顾淼吐了吐舌头,嗓音轻快,带着女孩子天生的飞扬笑意:“这不是还有哥哥你嘛。”


“哥哥最棒了,一定可以保护好我的。”


哥哥最棒了。


顾飞几乎是出魂地重复这句话。所有的不详念头席卷了他,像是什么被突然的激活,他迅速从地上爬了起来,以一种近乎本能的态度向家的方向奔去,心脏跳的飞快,仿佛有一个声音在不停地催促他。


快一点。


可他还是来晚了。当他气喘吁吁地打开家门时,他看见了这辈子他都难以忘怀的场景。


他的母亲跪坐在地上无助地哭泣。顾淼目光呆滞,半趴在地上,头发被一只手狠狠的抓着。而那只手来自于那个喝的醉醺醺,被他称作父亲的男人。


那个男人一边嘴里不干不净地骂着什么,另一边加了力气,顾淼的身体被迫挪动了几下,而后以一种难以想像的姿态被拎了起来,飞掠而过直接撞在墙上。


顾淼的身体无力地下沉,额间有血流渗出,沿着小姑娘清秀的脸上蜿蜒而下。


顾飞一时间失去了所有的言语和动作,视野里的那个毫无生气的女孩子,与以往活泼灵动的模样截然相反。


他穿过父亲跌跌撞撞的脚步声,穿过母亲贯彻整栋楼的尖叫声,最后缓缓地,缓缓地靠着顾淼坐下,用颤抖的手拂开前面的头发,露出一张死寂平静的脸,他的舌尖甚至尝到了血腥味。


无尽的愧疚化作枷锁层层裹住了他,顾飞突然就体验到了溺水的感觉。那种从指间蔓延开的冰冷的绝望,颤栗着他所有的神经,视线变得模糊,呼吸变得困难。


他抱住顾淼,眼眶染成深红色,眼泪不由控制地涌出浸湿了小姑娘的衣服。


顾飞哑着嗓子,声音脆弱无助,他所有的伪装在这一刻溃不成军,也只是个孩子而已。


“二淼……”



3.


“我不同意!”


一个愤怒的男声在客厅中央响起,待传到蒋丞耳畔时,已经形同虚设。


蒋丞靠在门框上,十六岁的少年已经身形颀长,面容初见棱角。他面无表情,嘴里嚼着口香糖,薄荷的香气在口腔里肆意弥漫,倒是刺激他始终保持清醒,不至于太过无语而报之白眼。

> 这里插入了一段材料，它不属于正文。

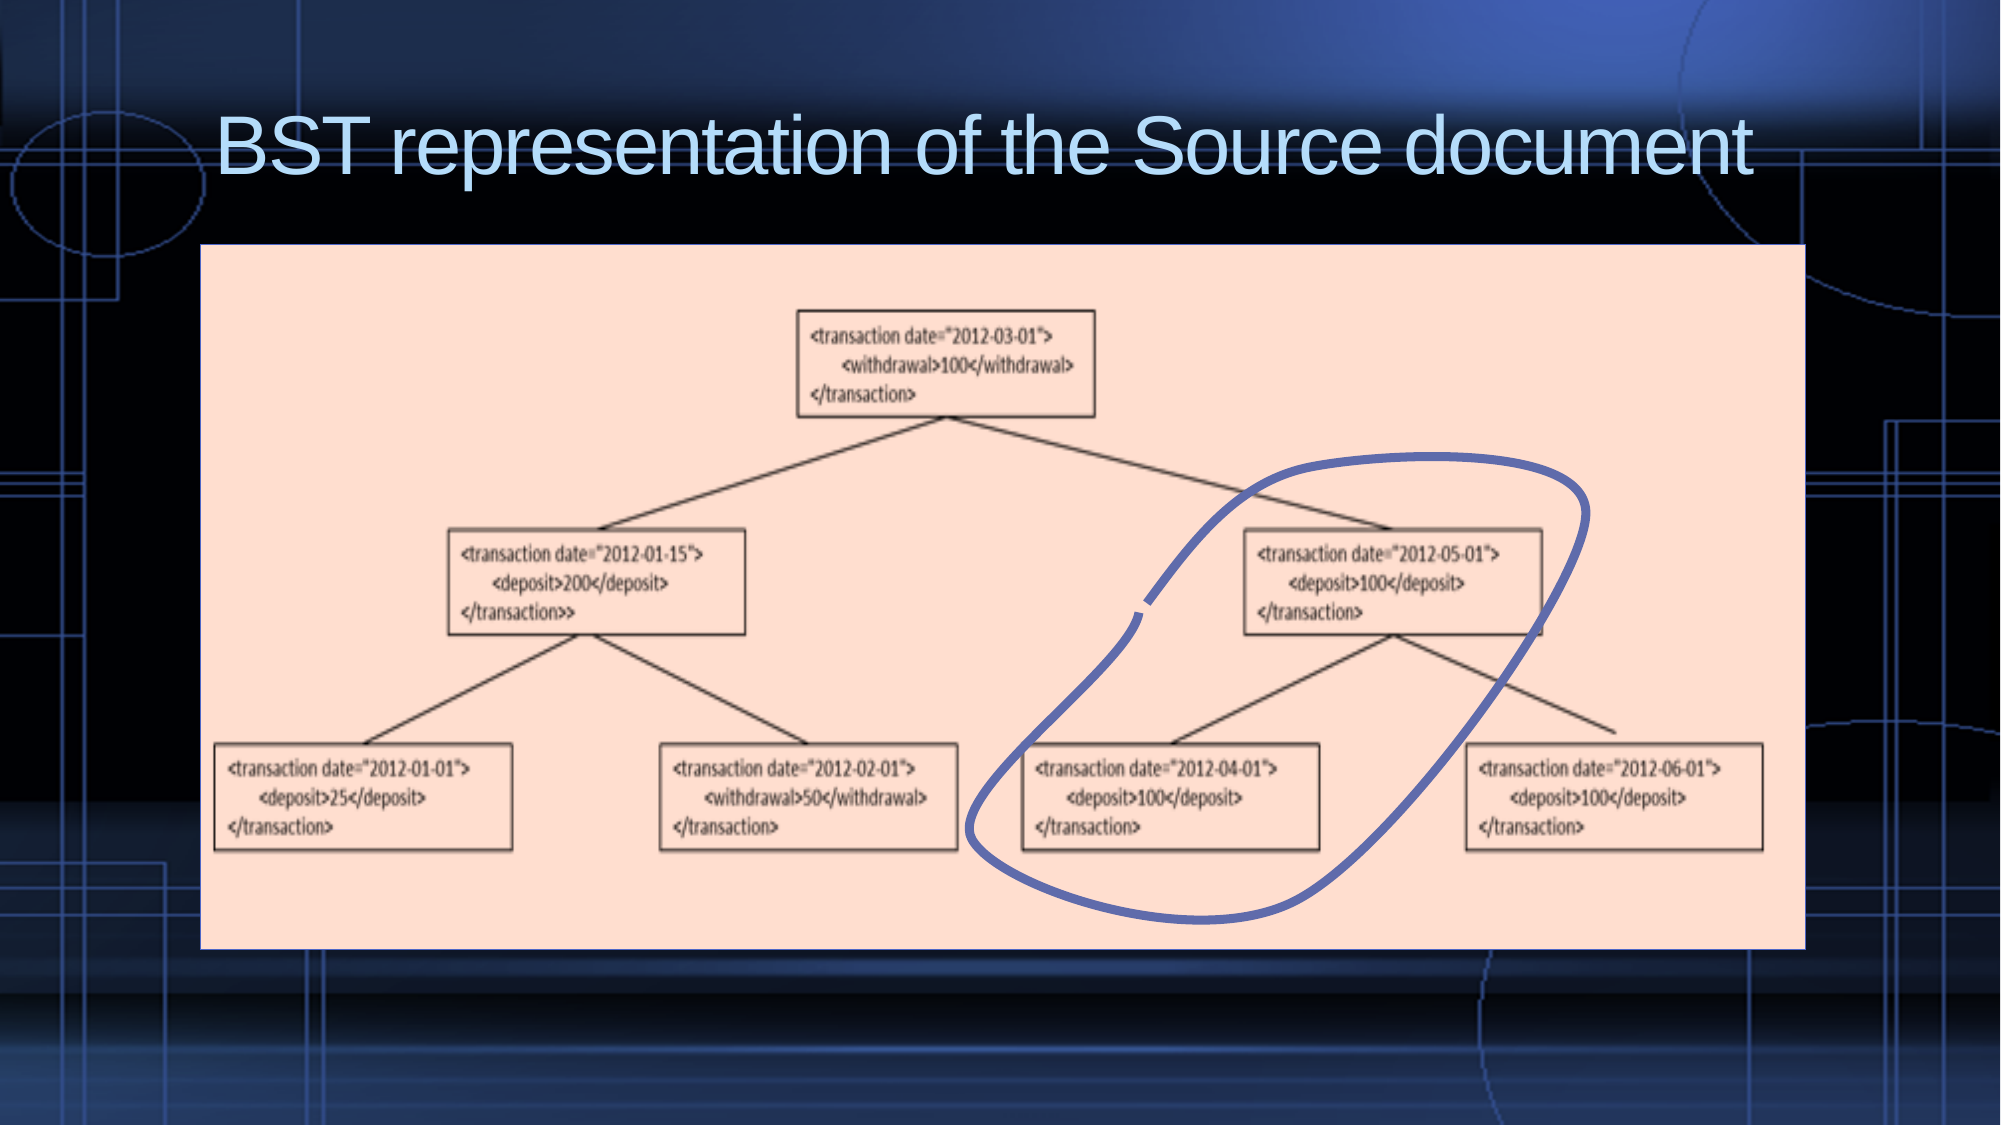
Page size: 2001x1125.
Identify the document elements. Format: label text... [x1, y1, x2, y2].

title BST representation of the Source document [200, 83, 1900, 234]
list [199, 243, 1807, 951]
picture [0, 0, 2001, 1125]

“你看看你理科分,再看看你文科的,啊?选文选理不都明摆着吗?你干什么偏要选文?”


蒋父将他的成绩单狠狠摔在桌上,字字震怒。


沈一清坐在旁边,还忙着劝蒋父消气,时不时又将责备的目光投向蒋丞。


蒋丞无所谓地笑了一下。


“你这什么意思?”蒋父怒声道,他无比厌恶蒋丞这种一言不发但眉目中却无不在透露着不屑的态度,这是一种变相的讽刺。

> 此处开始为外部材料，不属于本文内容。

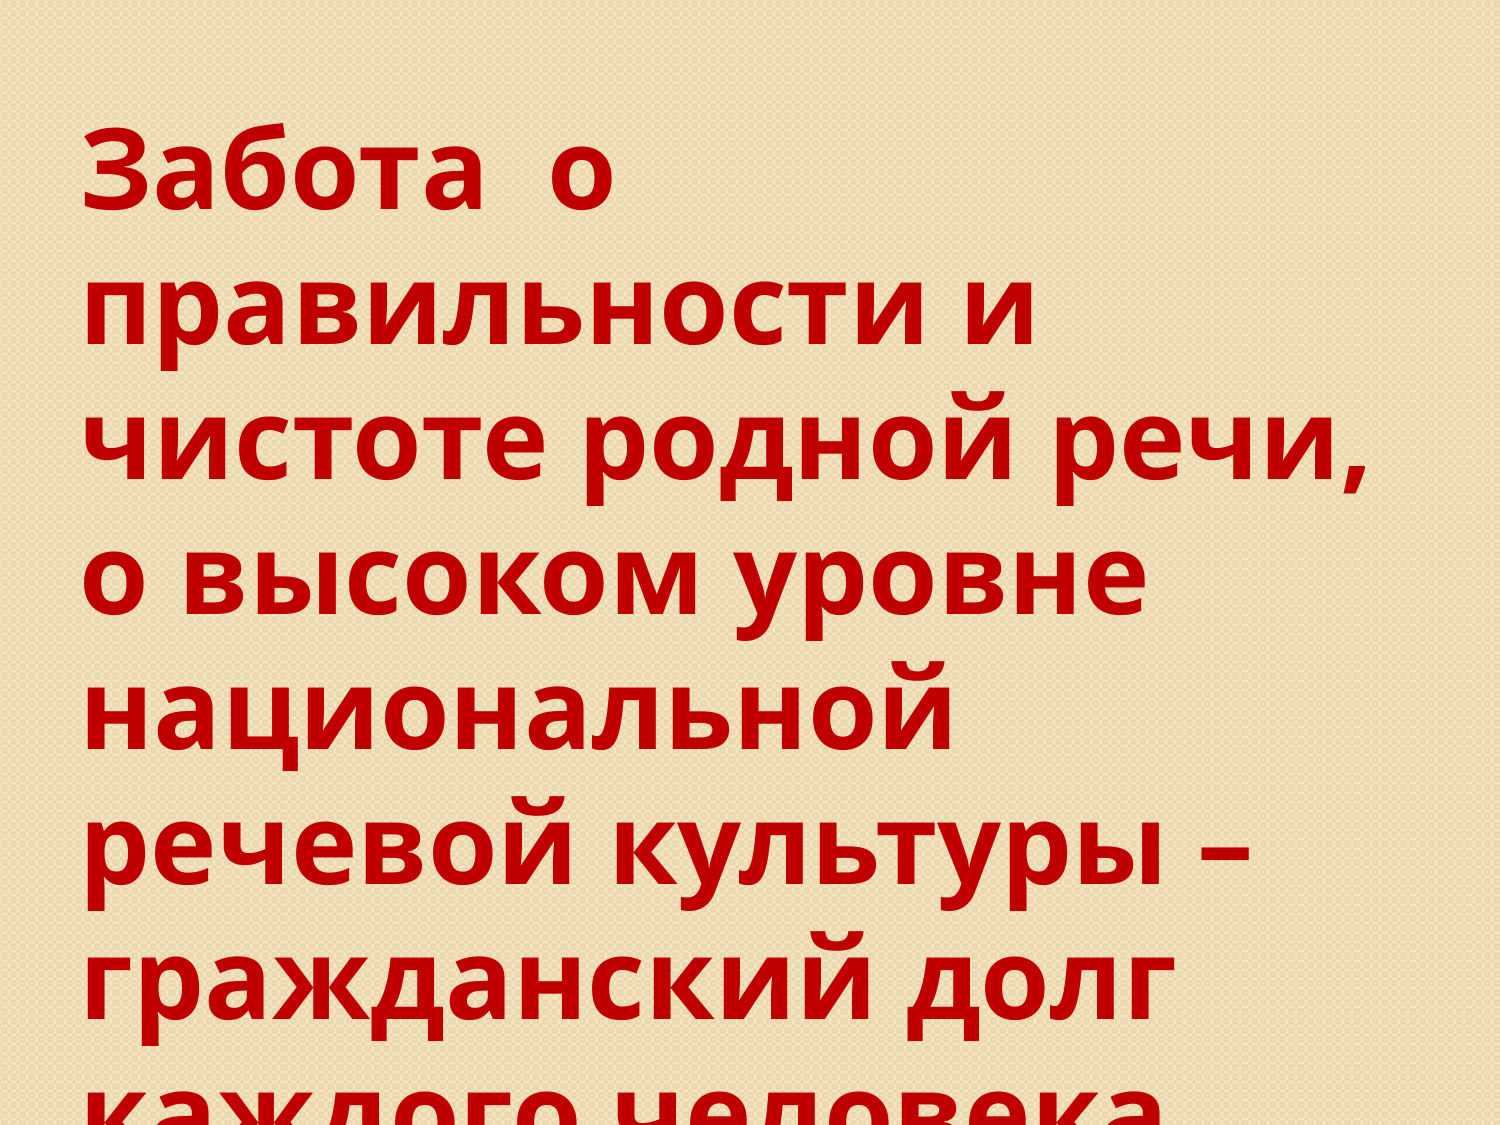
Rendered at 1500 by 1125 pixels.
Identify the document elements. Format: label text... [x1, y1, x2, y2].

text_box Забота о правильности и чистоте родной речи, о высоком уровне национальной речевой культуры – гражданский долг каждого человека. [64, 89, 1400, 1125]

蒋丞偏头,对着垃圾桶吐掉了嘴里的口香糖,仍然不想说话。


“行,行,蒋丞,你可真是翅膀硬了。”蒋父气到极致,指着蒋丞的手指都在微微颤抖。


沈一清生怕他旧病复发,连忙递水上去,再扭头看向蒋丞,神色严厉,语气中满是责备:“蒋丞,说话。”


“啧。”还在命令他。


蒋丞站直身体,抬眼,扫视一圈自己的父母,说:“我学文。”


“你再说一遍?!”


蒋父陡然提高的音调震得蒋丞鼓膜一疼,他强压下耳畔的不适感,毫不畏惧地只是面前这个被自己称为父亲的男人,沉声又重复一遍:“我要学文。”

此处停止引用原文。